Greetings Denis, All, Yes, it was a very long message :-) Well, maybe not, if we keep in mind the time you have worked and thought about and around the RIPE database. I obviously don't agree with everything you wrote, while i can agree with most of it. 2023-04 seems a bad idea to me, but at least it doesn't prevent anyone to keep on the registration of their assignments if they wish to do so. This proposal sounds like a "less effort for everyone" proposal, and for me, even if it's unintended, a way to increase opacity. Is it enough for a public registry to have just the association between address space and its direct members? -- i don't believe so. Some LIRs are not registering their assignments (violating current policy, right?), so we change/update the policy to make their lack of action as part of the policy? It sounds very wrong to increase compliance levels artificially by changing the rules. I see "arguments opposing the proposal" = none. I would like to disagree. The quality of publicly available registration data is likely to decrease if this proposal goes through. Regards, Carlos On Mon, 25 Sep 2023, denis walker wrote:
Colleagues
I want to look at the bigger picture here. I apologise again for another long email. There are many issues here that this community has ignored for too long. So I hope some of you will at least read through to the end, think about what I say and comment...maybe even support the general idea...

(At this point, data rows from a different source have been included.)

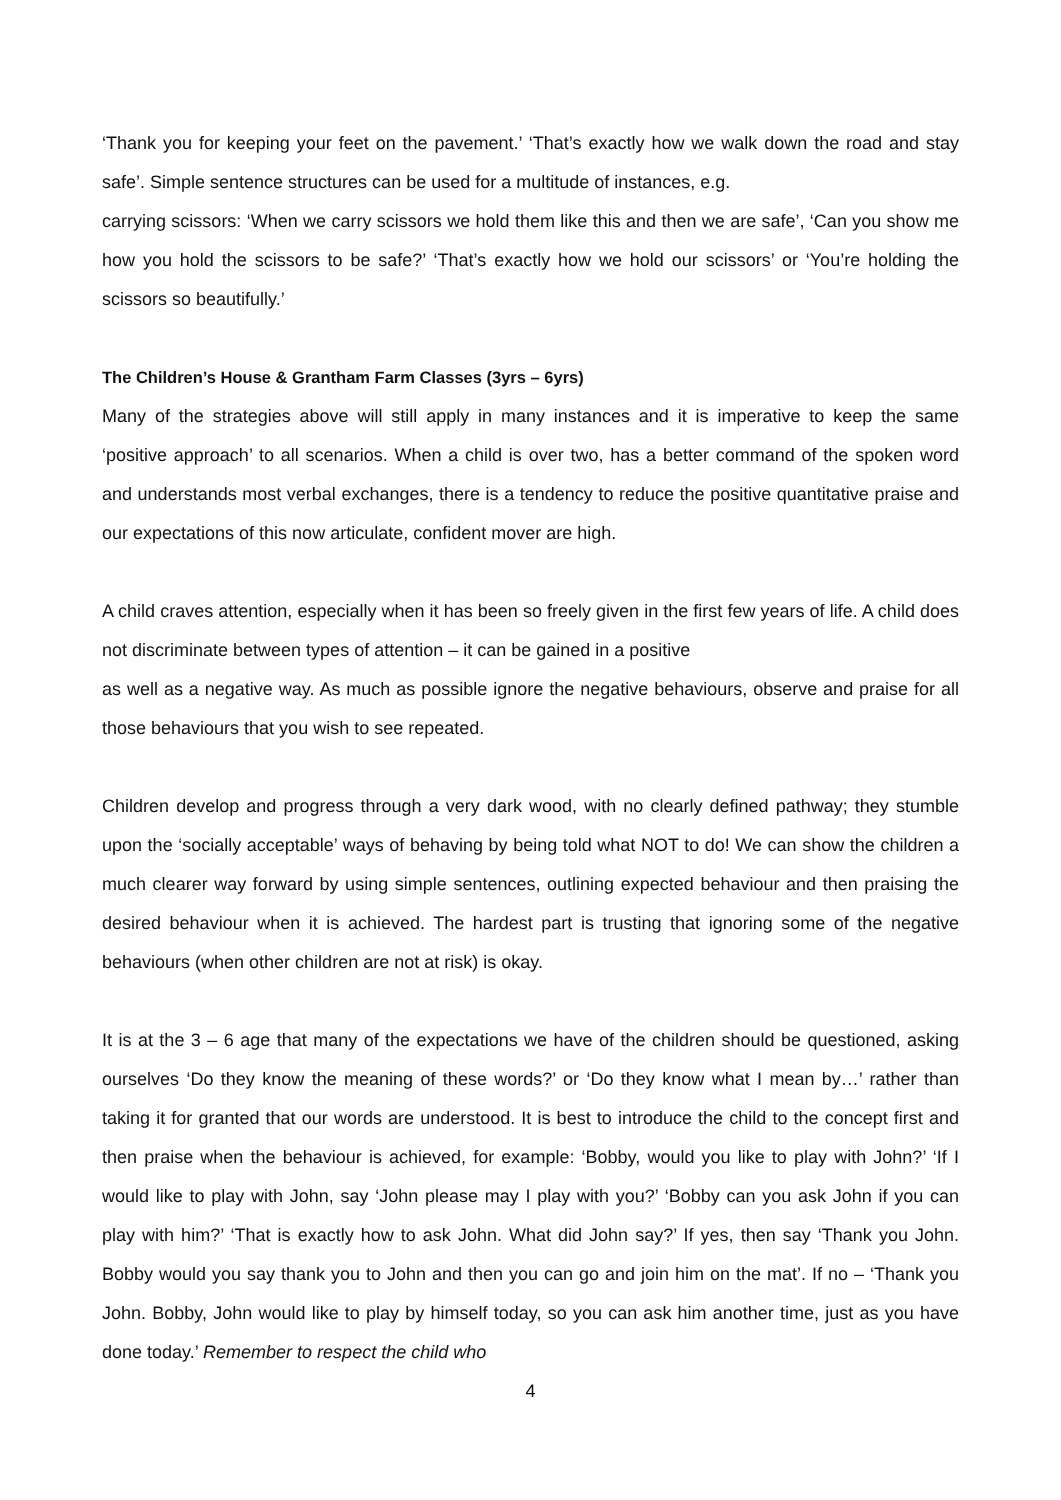‘Thank you for keeping your feet on the pavement.’ ‘That’s exactly how we walk down the road and stay safe’. Simple sentence structures can be used for a multitude of instances, e.g.
carrying scissors: ‘When we carry scissors we hold them like this and then we are safe’, ‘Can you show me how you hold the scissors to be safe?’ ‘That’s exactly how we hold our scissors’ or ‘You’re holding the scissors so beautifully.’
The Children’s House & Grantham Farm Classes (3yrs – 6yrs)
Many of the strategies above will still apply in many instances and it is imperative to keep the same ‘positive approach’ to all scenarios. When a child is over two, has a better command of the spoken word and understands most verbal exchanges, there is a tendency to reduce the positive quantitative praise and our expectations of this now articulate, confident mover are high.
A child craves attention, especially when it has been so freely given in the first few years of life. A child does not discriminate between types of attention – it can be gained in a positive
as well as a negative way. As much as possible ignore the negative behaviours, observe and praise for all those behaviours that you wish to see repeated.
Children develop and progress through a very dark wood, with no clearly defined pathway; they stumble upon the ‘socially acceptable’ ways of behaving by being told what NOT to do! We can show the children a much clearer way forward by using simple sentences, outlining expected behaviour and then praising the desired behaviour when it is achieved. The hardest part is trusting that ignoring some of the negative behaviours (when other children are not at risk) is okay.
It is at the 3 – 6 age that many of the expectations we have of the children should be questioned, asking ourselves ‘Do they know the meaning of these words?’ or ‘Do they know what I mean by…’ rather than taking it for granted that our words are understood. It is best to introduce the child to the concept first and then praise when the behaviour is achieved, for example: ‘Bobby, would you like to play with John?’ ‘If I would like to play with John, say ‘John please may I play with you?’ ‘Bobby can you ask John if you can play with him?’ ‘That is exactly how to ask John. What did John say?’ If yes, then say ‘Thank you John. Bobby would you say thank you to John and then you can go and join him on the mat’. If no – ‘Thank you John. Bobby, John would like to play by himself today, so you can ask him another time, just as you have done today.’ Remember to respect the child who
4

Although this has been a discussion with only a handful of people it has raised some interesting points. Many followers may have missed the significance of some of these points or perhaps not thought deeply about them. These include (in no particular order): -Different registration requirements for IPv4 and IPv6 -Differences in the way IPv4 and IPv6 have been allocated and assigned over time -Block size (fixed or random) -Retro fitting of features -Different levels of adherence to policy by resource holders -Voluntary nature of supplying some details -No consistent approach to supplied data -Confusion for some resource holders about what data to publish -Effort required to maintain data in the RIPE Database -Volatility of some fast changing data -Privacy -Customer confidentiality -Public interest -Public registry -Registering public networks -Addresses defined as free text (sometimes including name)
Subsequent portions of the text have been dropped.